I work as a business intelligence consultant within my company, and though I’m highly technical, I always talk about the colleagues I work with as people, not as staff. We’re all individuals, and bring our own stories and experiences that shape who we are and how we handle professional situations.

As part of my data leadership role, I provide my colleagues not only with data tools, but with the mechanisms to understand and use those tools that will empower people in their own positions. I like to think that people see me as someone who can help them enrich their current career path to make it more exciting, more appealing, and more interesting. When it comes to improving employee retention, incentives like personal growth are remarkably effective.

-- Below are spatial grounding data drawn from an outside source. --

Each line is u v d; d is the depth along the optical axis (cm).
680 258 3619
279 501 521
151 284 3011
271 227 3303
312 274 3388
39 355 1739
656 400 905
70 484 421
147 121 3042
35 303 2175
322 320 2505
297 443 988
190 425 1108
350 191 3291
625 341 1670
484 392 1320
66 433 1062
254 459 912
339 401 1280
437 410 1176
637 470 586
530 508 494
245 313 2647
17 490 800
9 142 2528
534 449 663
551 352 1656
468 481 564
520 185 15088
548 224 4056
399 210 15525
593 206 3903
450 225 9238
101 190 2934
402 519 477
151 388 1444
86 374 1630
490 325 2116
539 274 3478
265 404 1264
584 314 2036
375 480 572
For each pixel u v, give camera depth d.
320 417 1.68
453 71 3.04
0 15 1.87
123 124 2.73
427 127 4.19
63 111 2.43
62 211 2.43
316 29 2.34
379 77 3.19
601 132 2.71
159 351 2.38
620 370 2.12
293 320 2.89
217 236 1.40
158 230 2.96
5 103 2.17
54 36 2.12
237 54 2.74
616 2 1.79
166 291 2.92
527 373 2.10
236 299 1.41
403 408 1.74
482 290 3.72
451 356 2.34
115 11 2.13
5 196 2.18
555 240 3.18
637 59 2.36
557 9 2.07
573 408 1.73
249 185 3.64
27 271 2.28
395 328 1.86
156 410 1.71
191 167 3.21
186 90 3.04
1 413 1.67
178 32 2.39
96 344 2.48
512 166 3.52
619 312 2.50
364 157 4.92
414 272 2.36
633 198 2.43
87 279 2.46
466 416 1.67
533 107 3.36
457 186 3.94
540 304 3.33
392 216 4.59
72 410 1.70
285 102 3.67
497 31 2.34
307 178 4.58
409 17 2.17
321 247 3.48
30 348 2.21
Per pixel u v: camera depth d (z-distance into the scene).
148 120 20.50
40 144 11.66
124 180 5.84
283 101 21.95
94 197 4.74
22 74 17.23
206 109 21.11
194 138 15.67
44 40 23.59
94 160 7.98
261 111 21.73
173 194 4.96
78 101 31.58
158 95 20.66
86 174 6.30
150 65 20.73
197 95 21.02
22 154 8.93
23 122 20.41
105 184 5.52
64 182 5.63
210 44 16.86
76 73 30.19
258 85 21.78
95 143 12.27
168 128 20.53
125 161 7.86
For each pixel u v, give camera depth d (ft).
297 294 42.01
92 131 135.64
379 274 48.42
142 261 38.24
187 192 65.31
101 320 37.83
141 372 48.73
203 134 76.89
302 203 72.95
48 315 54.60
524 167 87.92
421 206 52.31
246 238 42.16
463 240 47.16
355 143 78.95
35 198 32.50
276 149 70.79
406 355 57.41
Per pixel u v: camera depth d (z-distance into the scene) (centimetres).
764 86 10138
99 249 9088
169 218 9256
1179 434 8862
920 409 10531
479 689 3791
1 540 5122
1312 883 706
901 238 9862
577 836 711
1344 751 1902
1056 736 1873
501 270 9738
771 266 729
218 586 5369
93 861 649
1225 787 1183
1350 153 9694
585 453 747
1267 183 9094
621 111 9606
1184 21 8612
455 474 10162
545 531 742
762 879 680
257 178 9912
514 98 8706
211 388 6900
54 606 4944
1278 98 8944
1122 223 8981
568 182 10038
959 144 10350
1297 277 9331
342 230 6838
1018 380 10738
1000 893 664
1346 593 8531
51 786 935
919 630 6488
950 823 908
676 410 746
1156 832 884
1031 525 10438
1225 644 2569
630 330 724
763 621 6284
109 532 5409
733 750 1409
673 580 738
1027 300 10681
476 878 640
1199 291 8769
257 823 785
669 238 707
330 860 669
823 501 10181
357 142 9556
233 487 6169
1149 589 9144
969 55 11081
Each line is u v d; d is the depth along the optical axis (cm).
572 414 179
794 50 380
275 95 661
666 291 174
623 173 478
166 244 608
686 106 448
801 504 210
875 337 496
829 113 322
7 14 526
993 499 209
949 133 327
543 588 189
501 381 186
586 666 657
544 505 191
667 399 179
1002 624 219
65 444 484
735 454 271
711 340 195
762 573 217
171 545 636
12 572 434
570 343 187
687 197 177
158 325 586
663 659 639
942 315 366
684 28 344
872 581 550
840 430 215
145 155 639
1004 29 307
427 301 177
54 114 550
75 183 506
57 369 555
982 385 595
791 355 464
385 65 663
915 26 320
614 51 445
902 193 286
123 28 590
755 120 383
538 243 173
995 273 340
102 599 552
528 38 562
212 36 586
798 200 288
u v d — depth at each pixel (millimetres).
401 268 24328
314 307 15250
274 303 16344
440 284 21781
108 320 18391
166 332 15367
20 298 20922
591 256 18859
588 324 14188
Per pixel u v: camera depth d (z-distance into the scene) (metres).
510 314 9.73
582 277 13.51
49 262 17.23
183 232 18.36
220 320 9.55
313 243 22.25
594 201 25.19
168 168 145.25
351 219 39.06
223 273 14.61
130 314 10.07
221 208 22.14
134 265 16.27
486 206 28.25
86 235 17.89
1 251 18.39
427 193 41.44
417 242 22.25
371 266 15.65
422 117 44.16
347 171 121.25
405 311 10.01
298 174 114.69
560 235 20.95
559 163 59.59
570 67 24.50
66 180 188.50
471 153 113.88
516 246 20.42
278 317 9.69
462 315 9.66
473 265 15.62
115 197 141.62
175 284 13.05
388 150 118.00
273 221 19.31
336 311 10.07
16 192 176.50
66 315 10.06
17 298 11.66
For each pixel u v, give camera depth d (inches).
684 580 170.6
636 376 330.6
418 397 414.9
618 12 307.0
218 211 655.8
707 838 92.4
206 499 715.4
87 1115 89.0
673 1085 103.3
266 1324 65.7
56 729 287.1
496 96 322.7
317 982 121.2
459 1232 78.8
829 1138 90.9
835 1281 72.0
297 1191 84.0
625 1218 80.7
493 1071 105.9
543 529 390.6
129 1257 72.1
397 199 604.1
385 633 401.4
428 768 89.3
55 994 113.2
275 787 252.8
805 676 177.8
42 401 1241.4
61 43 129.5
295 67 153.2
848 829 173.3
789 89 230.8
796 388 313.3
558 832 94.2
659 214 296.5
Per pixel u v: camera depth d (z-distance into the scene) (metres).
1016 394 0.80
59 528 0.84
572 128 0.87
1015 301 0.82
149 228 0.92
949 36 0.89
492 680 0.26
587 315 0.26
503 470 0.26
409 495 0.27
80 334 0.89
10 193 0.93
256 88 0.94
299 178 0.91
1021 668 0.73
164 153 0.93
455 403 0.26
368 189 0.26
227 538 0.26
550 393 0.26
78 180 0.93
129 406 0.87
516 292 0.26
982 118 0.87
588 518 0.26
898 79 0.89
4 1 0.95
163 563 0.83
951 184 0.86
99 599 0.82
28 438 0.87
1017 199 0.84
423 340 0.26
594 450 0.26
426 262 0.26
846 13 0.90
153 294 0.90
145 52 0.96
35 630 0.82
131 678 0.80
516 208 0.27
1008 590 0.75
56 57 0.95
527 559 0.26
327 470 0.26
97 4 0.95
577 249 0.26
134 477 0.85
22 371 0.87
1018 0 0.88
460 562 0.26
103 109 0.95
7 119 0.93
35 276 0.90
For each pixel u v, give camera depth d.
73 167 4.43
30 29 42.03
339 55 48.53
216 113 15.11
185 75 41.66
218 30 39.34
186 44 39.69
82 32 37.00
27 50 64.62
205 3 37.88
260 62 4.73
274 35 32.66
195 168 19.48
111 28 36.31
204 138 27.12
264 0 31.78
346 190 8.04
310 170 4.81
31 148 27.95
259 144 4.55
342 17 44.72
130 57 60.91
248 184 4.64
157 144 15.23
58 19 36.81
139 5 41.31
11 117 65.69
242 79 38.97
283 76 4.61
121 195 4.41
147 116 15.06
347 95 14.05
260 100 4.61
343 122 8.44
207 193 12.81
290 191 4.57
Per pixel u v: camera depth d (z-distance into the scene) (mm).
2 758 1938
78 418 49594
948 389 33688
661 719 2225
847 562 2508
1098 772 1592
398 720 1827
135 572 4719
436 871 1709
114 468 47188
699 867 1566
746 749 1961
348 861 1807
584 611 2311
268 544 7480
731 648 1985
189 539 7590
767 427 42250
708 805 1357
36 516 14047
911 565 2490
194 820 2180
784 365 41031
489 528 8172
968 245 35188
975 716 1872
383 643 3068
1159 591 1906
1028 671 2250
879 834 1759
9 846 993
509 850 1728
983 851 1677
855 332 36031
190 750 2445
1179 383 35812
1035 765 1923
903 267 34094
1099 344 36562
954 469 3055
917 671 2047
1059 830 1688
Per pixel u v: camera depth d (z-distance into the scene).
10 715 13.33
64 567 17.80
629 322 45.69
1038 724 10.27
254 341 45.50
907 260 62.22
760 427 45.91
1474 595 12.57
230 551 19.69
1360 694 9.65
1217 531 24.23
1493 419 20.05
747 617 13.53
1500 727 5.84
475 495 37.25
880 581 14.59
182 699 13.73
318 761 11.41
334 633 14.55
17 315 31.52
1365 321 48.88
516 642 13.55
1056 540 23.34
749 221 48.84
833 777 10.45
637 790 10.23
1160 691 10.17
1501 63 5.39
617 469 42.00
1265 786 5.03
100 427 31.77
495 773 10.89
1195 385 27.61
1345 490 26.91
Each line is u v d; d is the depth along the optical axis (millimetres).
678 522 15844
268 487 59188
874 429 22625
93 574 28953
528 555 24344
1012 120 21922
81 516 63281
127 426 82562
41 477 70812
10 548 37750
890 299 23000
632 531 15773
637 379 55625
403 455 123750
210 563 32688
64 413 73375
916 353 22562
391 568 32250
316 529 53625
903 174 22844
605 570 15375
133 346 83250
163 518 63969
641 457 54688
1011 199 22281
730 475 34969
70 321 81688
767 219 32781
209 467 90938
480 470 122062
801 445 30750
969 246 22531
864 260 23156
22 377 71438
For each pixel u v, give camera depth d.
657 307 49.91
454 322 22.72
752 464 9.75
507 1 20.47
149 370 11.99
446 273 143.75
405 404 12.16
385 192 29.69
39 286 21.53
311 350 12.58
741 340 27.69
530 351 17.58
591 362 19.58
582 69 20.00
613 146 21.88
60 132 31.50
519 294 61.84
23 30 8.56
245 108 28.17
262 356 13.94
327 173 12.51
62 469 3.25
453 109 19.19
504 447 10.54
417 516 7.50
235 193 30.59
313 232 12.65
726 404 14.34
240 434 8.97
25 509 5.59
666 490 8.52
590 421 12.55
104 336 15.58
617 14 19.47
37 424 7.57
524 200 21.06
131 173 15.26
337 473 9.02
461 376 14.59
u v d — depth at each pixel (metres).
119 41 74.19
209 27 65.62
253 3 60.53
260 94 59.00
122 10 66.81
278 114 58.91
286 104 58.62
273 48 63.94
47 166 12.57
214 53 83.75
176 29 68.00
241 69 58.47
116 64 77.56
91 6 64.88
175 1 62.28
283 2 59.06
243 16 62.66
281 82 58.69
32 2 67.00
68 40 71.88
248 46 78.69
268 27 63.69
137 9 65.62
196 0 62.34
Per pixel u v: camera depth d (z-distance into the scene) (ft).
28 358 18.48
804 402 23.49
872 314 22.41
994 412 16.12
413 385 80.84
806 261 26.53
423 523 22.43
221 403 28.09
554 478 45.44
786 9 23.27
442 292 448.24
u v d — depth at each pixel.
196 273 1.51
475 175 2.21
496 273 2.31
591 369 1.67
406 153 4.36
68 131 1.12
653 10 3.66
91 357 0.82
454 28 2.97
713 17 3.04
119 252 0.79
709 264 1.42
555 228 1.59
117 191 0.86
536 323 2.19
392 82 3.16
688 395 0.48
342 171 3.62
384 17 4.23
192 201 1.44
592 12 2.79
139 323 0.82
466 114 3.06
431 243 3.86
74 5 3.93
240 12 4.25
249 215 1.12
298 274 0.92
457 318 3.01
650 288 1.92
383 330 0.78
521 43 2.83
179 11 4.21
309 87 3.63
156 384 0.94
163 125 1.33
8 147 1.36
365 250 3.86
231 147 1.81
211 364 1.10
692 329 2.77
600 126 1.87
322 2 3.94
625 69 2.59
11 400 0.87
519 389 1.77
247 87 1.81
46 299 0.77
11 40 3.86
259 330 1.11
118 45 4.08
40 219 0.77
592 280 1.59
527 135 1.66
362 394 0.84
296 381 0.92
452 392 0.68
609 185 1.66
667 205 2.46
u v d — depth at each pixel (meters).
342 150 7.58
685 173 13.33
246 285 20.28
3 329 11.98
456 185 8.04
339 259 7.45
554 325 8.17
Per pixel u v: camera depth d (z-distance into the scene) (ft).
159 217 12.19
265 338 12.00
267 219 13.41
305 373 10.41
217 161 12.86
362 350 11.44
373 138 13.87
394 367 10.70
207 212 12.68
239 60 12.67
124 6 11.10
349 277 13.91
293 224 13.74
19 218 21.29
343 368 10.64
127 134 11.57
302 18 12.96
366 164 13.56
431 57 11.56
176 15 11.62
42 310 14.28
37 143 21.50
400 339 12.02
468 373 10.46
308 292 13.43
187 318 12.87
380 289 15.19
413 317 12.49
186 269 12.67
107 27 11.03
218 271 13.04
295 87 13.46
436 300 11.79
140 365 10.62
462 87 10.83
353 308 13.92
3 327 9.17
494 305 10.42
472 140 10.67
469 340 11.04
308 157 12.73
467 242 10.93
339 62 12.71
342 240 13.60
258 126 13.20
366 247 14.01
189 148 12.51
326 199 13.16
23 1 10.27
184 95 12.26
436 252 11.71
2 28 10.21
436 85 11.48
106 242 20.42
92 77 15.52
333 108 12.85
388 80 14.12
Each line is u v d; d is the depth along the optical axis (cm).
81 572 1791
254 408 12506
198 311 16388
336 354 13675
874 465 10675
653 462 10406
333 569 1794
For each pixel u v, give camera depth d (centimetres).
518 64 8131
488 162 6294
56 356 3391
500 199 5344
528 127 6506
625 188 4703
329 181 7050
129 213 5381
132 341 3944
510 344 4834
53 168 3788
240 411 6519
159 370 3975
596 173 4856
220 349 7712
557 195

Data mentorship is about helping people who feel unsteady or uncertain about what they're doing, what they’re working on, or where they want to go. As data leaders we often say, “Yes, I’m giving you technology, I’m giving you tools and best practices and policies to put data and insights at the heart of everything you do.” But we also need to focus on how we’re helping to make people’s day-to-day lives more efficient, focused, and innovative. That’s a function of true mentorship and working person to person. Yet that human element is often missing a lot in business.

From Great Resignation to Great Reengagement
Although journalists claim that The Great Resignation is slowing, it’s very much an ongoing phenomenon. I see evidence of this every day on LinkedIn and other job sites. I go to the Jobs page and see positions that were posted only three hours ago, but already have five, ten or 20 candidates applying for them. Many are director level and up, with a vast array of degrees. Obviously, a lot of employees are not engaged or happy in their current jobs.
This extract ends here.